When I was living in Israel, I was struck by the difference between American Memorial Day and Israeli Memorial Day.
Here at home, it’s largely about BBQs and pool openings — and for me, until the last 10 years or so, it was about an extra day off from school or work. I didn’t really think about the meaning behind Memorial Day, because I was too busy splashing around or eating burgers.
In Israel, however, Memorial Day is steeped in meaning and grief. The day is spent in collective mourning: mourning for those lost in combat and for those killed in terrorist attacks. In a country where military service is compulsory and where terrorist attacks have happened with sickening frequency, everybody knows — and has cared deeply for — someone who died either in combat or in an attack.
All day long, TV programming is dedicated to telling the stories of people who had died. Parents talk about their lost children, siblings tell stories of life before their brothers or sisters died, and throughout the country, the deep sadness, loss, and grief are palpable.
I spent some time watching TV interviews with friends, and I felt gutted by what I saw. I didn’t know any of these people, and I didn’t have any personal connections to anyone who’d been killed in combat or in an attack. And yet, it was impossible not to cry.

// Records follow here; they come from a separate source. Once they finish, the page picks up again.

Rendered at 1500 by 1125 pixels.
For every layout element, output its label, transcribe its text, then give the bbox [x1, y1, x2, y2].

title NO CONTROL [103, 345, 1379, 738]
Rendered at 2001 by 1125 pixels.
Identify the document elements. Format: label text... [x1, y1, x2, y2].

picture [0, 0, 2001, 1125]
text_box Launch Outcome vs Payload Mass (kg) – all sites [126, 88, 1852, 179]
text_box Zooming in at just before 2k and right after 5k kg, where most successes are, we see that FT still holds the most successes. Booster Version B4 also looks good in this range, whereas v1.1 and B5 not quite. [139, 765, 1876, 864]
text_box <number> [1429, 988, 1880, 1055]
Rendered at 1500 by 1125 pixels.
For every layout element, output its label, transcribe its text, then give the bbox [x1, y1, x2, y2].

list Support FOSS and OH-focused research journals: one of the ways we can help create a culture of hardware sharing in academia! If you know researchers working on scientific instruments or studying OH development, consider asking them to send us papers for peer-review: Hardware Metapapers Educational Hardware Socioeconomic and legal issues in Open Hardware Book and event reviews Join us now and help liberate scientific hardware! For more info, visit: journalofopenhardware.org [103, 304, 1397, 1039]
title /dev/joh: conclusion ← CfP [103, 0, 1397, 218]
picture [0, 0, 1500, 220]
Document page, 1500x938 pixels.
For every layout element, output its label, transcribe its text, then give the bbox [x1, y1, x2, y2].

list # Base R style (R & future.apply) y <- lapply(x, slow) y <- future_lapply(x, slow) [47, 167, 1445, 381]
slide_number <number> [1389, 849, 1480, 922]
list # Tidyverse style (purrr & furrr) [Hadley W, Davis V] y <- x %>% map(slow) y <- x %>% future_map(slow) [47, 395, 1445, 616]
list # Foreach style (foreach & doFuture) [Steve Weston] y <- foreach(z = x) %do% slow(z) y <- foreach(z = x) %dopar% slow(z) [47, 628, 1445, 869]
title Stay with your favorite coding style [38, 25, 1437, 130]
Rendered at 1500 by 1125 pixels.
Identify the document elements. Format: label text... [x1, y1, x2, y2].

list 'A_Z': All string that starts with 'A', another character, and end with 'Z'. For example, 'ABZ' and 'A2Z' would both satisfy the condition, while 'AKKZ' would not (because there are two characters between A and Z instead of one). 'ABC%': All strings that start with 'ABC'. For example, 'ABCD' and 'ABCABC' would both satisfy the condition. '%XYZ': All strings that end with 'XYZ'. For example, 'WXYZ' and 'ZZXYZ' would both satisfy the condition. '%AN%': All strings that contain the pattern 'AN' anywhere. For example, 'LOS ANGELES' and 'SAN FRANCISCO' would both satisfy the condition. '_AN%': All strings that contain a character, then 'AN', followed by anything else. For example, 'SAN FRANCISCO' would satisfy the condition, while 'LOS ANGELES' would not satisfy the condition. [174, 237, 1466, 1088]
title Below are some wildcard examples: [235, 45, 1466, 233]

The story that left me reeling involved a father who used to love gardening with his beloved daughter. I can’t recall whether she was killed in combat or in a terrorist attack, but I know she was in her late teens or early twenties when she died. Her father buried her on a plot of land near his house and cultivated a huge garden around her grave. He tends to it every day. “This is how we spend time together now,” he said while choking back sobs. “We used to talk while spending time in the garden every day while she was alive. I still talk to her in the garden. I do this every day.”
Peoples’ losses — and the tremendous sense of collective pain — were staggering.
The whole experience made me re-think Memorial Day. For those of us who don’t have many connections to the military, it’s easy to lose sight of what today is all about.
For me, at least, I grew up without much of any military connections. I come from a family of die-hard peacemakers, and we’re a crew full of lawyers, academics, and bookish types. By no means is my family anti-military — my maternal grandfather enlisted with the British Army before the U.S. joined World War II because he felt so strongly about taking a stand against the Third Reich — but just by virtue of my family’s career paths, I grew up without much connection to the military.
I think that, for the majority of people in the States, that’s just how life is. The military community is a world apart from civilian life, and it’s easy to compartmentalize the two.
In Israel, by contrast, that’s physically impossible. With a total population of just under 8 million (as compared to the over 313 million in the U.S.) and a mandate of compulsory military service for all 18-year-olds (versus the volunteer service model in the U.S.), nearly everyone is either active duty, in the reserves, or a veteran. There is no separation between military culture and civilian culture, because they’re inextricably linked.
Israeli Memorial Day made me completely re-think how I go about commemorating the same holiday when Stateside. While I’m never one to turn down a day off or a good BBQ — and although I’m embedded in American civilian culture — I promised myself that I’d make a point of changing my perspective on American Memorial Day.
As it turns out, that became incredibly easy to do once I came home. Through the course of my studies and my career, I’ve become close friends with people who are either on active duty or are veterans. One of my favorite people — who happened to be my roommate while I was living in Jerusalem — is a Medivac helicopter pilot in the Army. Two of the most awesome guys I met during grad school are an Army Colonel and a former Marine. I reconnected with a friend from junior high who’s now married to an Apache pilot.
Although I remain very much a civilian (I mean, really, can anyone imagine me in the military? Me neither.), my life is now entwined with — and immeasurably enriched by — the service and sacrifices of these friends. Knowing that they’ve lost friends of their own, whether in combat or afterwards as a result of PTSD, brings an entirely new level of meaning to Memorial Day.
While it’s admittedly strange that living in a foreign country would completely alter the way I approach Memorial Day, my year in Israel did just that. (Seriously, that year changed me in ways I never anticipated. I wouldn’t trade it for anything in the world.)
So, to those who serve, to those who hold down the fort at home while your spouses are deployed, and especially to those who’ve lost loved ones in the line of duty: thank you.